After an estimation command is executed, the ereturn list command can be used to see whether the required e() results above are produced. Also, the matrix list command is useful to show more details of the e(b) and e(V) matrices if they are posted.
On the other hand, if the vce(normal) option (assuming that the eigenvalues and eigenvectors are multivariate normal) is specified with the pca command, all eigenvalues and eigenvectors are stored in e(b) as a coefficient vector; the corresponding covariance matrix is stored in e(V). Let us see what happens if we now prefix pca, vce(normal) with mi estimate, cmdok.
. mi estimate, cmdok: pca price tax sqft, vce(normal) comp(2) Multiple-imputation estimates Imputations = 30 Principal components Number of obs = 117 Average RVI = 0.0092 Largest FMI = 0.0479 DF adjustment: Large sample DF: min = 12,732.29 avg = 3.47e+08 Within VCE type: MULTIVARIATE NORMALITY max = 2.62e+09
Coefficient Std. err. t P>|t| [95% conf. interval] | ||
Eigenvalues | ||
Comp1 | 2.718188 .3553968 7.65 0.000 2.021624 3.414753 | |
Comp2 | .1584574 .019509 8.12 0.000 .1202203 .1966946 | |
Comp1 | ||
price | .5776828 .0180433 32.02 0.000 .5423186 .613047 | |
tax | .5805305 .0170499 34.05 0.000 .5471133 .6139477 | |
sqft | .5738171 .0192929 29.74 0.000 .5360037 .6116305 | |
Comp2 | ||
price | -.5528039 .2298562 -2.40 0.016 -1.003357 -.1022512 | |
tax | -.2359819 .3015663 -0.78 0.434 -.8270898 .3551259 | |
sqft | .7952124 .0797496 9.97 0.000 .6388974 .9515274 | |
The cmdok option worked properly because the four requirements above were satisfied.
This example has just been used for illustration. For most estimation commands, researchers are usually interested in estimates that are returned on e(b), and mi estimate, cmdok will then compute what they need. Also, notice that the output from mi estimate will not present all the results of the pca output, because values not stored in e(b) (such as variance proportion) will be ignored in the process. Postestimation results or graphs that rely on values other than those in e(b) will not be available for this specific example. Because of issues and other considerations, some estimation commands may not be officially supported.
If the four requirements above are met, mi estimate, cmdok will correctly apply the Rubin's combination rules to multiply imputed data. However, mi estimate cannot determine whether the specific estimator has the required properties to ensure statistical validity of the final MI results. A user is responsible for checking whether the combination rules are applicable to the estimator of interest. In general, combination rules are applicable to estimators that are asymptotically normal with the corresponding variance–covariance matrix being consistently estimated. Also, combination rules should be applied to the estimators in the metric for which their sampling distributions are closest to the normal distribution. For more information about the statistical requirements of statistical validity of MI results, see Rubin (1996).
In the earlier PCA example, inference on the eigenvalues and eigenvectors mainly relies on the assumption that the variables are multivariate normally distributed. In this case, the eigenvalues and eigenvectors can be estimated using maximum likelihood with the estimates being asymptotically (multivariate) normally distributed (Anderson 1963; Jackson 2003). If the analyzed variables are not multivariate normally distributed, the MI results above would not be statistically valid.
Anderson, T. W. 1963. Asymptotic theory for principal component analysis. Annals of Mathematical Statistics 34: 122–148.
Jackson, J. E. 2003. A User’s Guide to Principal Components. New York: Wiley
Rubin, D. B. 1996. Multiple imputation after 18+ years. Journal of the American Statistical Association 91: 473–489.
____________________
*Your task*
Repeat everything from "In the earlier" down to "be statistically valid." in the multiple-imputation text above, word for word.

*Source data*
____________________
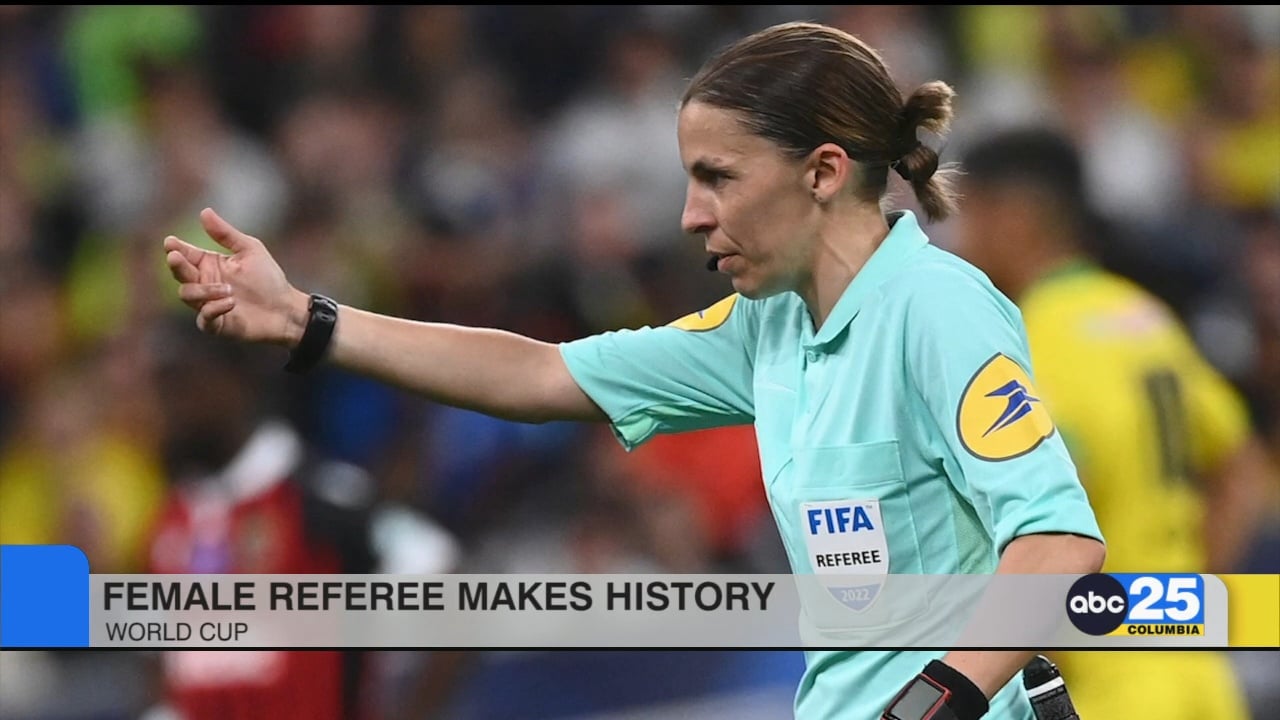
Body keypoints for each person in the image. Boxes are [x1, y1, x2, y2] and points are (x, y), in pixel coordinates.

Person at [161, 21, 1105, 720]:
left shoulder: (934, 310)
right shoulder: (766, 326)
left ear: (822, 172)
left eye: (719, 176)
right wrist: (306, 319)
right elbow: (540, 375)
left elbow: (1061, 547)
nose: (691, 214)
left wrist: (930, 704)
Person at [951, 126, 1276, 720]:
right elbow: (1241, 463)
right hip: (1200, 674)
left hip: (1108, 688)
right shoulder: (1142, 315)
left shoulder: (1031, 343)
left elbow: (1049, 509)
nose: (958, 240)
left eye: (969, 217)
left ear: (1015, 218)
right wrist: (1189, 600)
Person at [141, 317, 464, 720]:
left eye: (179, 385)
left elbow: (451, 590)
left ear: (233, 380)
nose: (165, 410)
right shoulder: (170, 523)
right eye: (158, 390)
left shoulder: (322, 498)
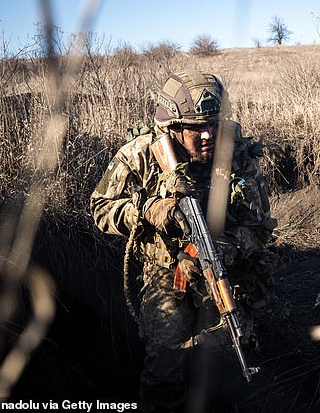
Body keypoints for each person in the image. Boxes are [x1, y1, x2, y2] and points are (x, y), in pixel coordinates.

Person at [90, 69, 277, 412]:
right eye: (196, 128)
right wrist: (148, 210)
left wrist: (225, 248)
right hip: (163, 270)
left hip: (219, 267)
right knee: (166, 361)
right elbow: (100, 208)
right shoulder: (140, 154)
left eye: (214, 124)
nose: (208, 135)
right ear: (172, 127)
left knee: (225, 350)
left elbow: (260, 227)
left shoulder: (237, 154)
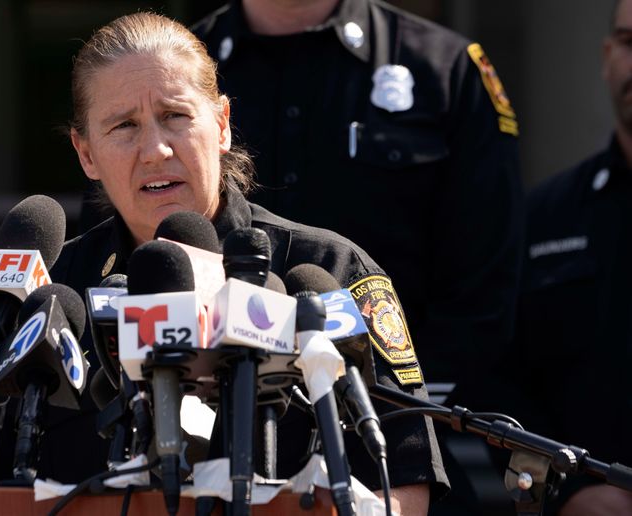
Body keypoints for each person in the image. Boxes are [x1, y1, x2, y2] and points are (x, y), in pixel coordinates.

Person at [0, 12, 449, 513]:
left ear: (221, 124)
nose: (155, 149)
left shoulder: (324, 270)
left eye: (175, 116)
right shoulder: (46, 295)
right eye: (124, 126)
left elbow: (401, 488)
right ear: (86, 154)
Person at [189, 0, 524, 408]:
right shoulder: (179, 68)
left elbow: (485, 280)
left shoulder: (443, 67)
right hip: (209, 412)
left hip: (390, 416)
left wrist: (411, 411)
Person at [504, 1, 632, 514]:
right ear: (606, 56)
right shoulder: (547, 216)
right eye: (628, 43)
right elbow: (501, 377)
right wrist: (568, 492)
____________________
*Task result*
In the earlier PCA example, inference on the eigenvalues and eigenvectors mainly relies on the assumption that the variables are multivariate normally distributed. In this case, the eigenvalues and eigenvectors can be estimated using maximum likelihood with the estimates being asymptotically (multivariate) normally distributed (Anderson 1963; Jackson 2003). If the analyzed variables are not multivariate normally distributed, the MI results above would not be statistically valid.